À tout cela, s’ajoute le fait que le consommateur en ligne commande davantage à certaines périodes, comme les soldes. Certains regrettent qu’ici aussi, la législation belge manque de flexibilité au niveau des horaires de travail du personnel.
Manque à gagner
Ces délocalisations ou manques d’implantations représentent un manque à gagner considérable pour la Belgique. Actuellement, 57,3 % des achats en ligne des Belges sont réalisés auprès de webshops étrangers, que ce soit avec ou sans URL « .be ». En 2013, ce chiffre était de 37,3 %. Comeos, la fédération belge du commerce, estime que ceci est dû au fait que « les webshops belges ne peuvent pas répondre aux besoins du consommateur. L’e-consommateur privilégie la facilité et la rapidité au prix. Il sera plus tenté par un webshop qui le livre le lendemain que par un autre où il doit attendre deux ou trois jours. »

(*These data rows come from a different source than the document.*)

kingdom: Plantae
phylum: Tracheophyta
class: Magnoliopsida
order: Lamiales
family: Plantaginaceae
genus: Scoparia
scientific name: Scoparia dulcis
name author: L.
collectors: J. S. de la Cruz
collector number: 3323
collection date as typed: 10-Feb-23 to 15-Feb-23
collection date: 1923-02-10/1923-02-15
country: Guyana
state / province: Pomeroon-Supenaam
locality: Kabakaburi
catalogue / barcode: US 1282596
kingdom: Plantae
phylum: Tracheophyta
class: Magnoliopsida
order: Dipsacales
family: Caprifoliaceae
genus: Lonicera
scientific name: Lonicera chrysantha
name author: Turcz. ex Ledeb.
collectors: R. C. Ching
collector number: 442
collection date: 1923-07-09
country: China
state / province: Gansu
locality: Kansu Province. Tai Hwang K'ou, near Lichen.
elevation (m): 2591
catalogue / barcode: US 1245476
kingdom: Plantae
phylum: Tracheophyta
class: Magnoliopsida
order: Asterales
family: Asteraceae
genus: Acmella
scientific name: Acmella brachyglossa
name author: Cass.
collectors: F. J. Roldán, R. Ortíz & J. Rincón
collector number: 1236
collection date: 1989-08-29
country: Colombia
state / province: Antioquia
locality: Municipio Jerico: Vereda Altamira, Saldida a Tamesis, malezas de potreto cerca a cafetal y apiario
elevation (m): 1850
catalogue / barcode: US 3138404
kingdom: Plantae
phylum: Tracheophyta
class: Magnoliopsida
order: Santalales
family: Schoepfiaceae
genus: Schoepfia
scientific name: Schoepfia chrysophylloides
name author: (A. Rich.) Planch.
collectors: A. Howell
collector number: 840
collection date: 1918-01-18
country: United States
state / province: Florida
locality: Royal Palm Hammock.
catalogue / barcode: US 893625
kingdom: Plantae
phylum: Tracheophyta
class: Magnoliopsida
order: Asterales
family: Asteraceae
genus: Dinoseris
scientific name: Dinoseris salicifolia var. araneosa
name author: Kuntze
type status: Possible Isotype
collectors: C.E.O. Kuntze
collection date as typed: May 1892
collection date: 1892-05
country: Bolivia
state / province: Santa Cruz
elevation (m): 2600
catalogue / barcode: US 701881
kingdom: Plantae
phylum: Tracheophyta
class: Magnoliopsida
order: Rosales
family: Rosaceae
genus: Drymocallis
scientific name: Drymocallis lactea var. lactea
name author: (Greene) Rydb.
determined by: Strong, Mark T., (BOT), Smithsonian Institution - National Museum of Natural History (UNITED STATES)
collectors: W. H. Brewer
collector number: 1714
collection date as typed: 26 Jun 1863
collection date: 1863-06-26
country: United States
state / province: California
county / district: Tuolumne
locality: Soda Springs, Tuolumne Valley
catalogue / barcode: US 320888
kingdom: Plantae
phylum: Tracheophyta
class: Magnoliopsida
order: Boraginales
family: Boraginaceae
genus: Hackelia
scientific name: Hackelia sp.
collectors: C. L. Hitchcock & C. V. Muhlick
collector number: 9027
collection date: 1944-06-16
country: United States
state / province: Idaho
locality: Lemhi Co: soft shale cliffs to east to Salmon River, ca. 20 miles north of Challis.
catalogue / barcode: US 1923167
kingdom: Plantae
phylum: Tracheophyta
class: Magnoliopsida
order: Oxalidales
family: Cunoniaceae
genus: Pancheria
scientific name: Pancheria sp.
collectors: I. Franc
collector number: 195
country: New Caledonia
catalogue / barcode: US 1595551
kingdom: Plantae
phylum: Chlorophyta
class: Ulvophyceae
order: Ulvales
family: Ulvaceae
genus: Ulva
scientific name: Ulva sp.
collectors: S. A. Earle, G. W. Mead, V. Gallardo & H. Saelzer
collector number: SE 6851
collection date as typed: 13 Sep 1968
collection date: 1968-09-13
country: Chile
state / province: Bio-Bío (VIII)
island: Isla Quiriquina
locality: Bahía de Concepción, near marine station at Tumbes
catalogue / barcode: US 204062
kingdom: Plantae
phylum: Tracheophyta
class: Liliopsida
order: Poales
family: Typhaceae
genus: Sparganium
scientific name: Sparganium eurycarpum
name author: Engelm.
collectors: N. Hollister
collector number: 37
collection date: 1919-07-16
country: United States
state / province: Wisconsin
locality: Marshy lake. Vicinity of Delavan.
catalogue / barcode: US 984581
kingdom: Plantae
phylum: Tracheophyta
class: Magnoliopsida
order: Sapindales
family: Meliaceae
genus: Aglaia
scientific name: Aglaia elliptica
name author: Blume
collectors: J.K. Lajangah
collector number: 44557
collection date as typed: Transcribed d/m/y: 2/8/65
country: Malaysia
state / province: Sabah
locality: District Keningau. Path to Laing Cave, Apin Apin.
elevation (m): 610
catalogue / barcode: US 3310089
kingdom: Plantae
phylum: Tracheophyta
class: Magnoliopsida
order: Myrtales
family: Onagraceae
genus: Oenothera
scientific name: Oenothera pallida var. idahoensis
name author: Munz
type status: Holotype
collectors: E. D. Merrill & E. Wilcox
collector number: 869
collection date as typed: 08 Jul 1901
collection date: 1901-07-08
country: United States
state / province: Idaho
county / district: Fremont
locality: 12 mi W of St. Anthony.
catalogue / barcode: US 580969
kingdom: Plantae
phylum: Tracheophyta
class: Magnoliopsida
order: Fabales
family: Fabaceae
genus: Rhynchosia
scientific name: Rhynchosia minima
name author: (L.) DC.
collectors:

C’est pourquoi la fédération du commerce insiste depuis des années sur la nécessité de revoir les règles sur le travail de nuit, le travail du dimanche et la flexibilité du travail en général pour nous aligner sur les pays voisins. Elle pointe également le handicap salarial qui « malgré le taxshift, doit lui aussi encore diminuer ».
Si le coût et la législation sur le travail de nuit viennent largement en tête dans les raisons des délocalisations, d’autres facteurs non négligeables interviennent aussi. Parmi ceux-ci : notre législation en matière d’aménagement du territoire, nettement moins favorable que celle de nos voisins et concurrents directs.
Ces délocalisations ou manques d’implantations représentent un manque à gagner pour la Belgique : 57,3 % des achats en ligne des Belges sont réalisés auprès de webshops étrangers.
Ces quatre dernières années, 24 centres de distribution pour l’e-commerce se sont installés au-delà des frontières belges : 17 aux Pays-Bas, 4 en Allemagne et 3 en France. Comeos estime qu’ils représentent un total de 13 000 à 15 000 emplois.
Quelques chiffres encore…
Les derniers chiffres disponibles du SPF Economie sur l’e-commerce en Belgique sont révélateurs de l’importance du secteur. 69 % des consommateurs belges âges de 16 à 74 ans ont passé au moins une commande en ligne l’an dernier. Autrement dit, près de 8 internautes sur 10 sont des e-acheteurs.
Selon Comeos, 50 % des e-acheteurs dépensent au moins 100 euros par mois ; 48 % des e-consommateurs font des achats au moins une fois par mois et 7 % chaque semaine; l’e-commerce atteindrait un peu plus de 7 % du chiffre d’affaires du commerce de détail; 32 % des consommateurs ont acheté en ligne en 2017 en substitution d’achats effectués auparavant en boutiques physiques ; 35 % des consommateurs ont acheté en ligne des biens ou services supplémentaires.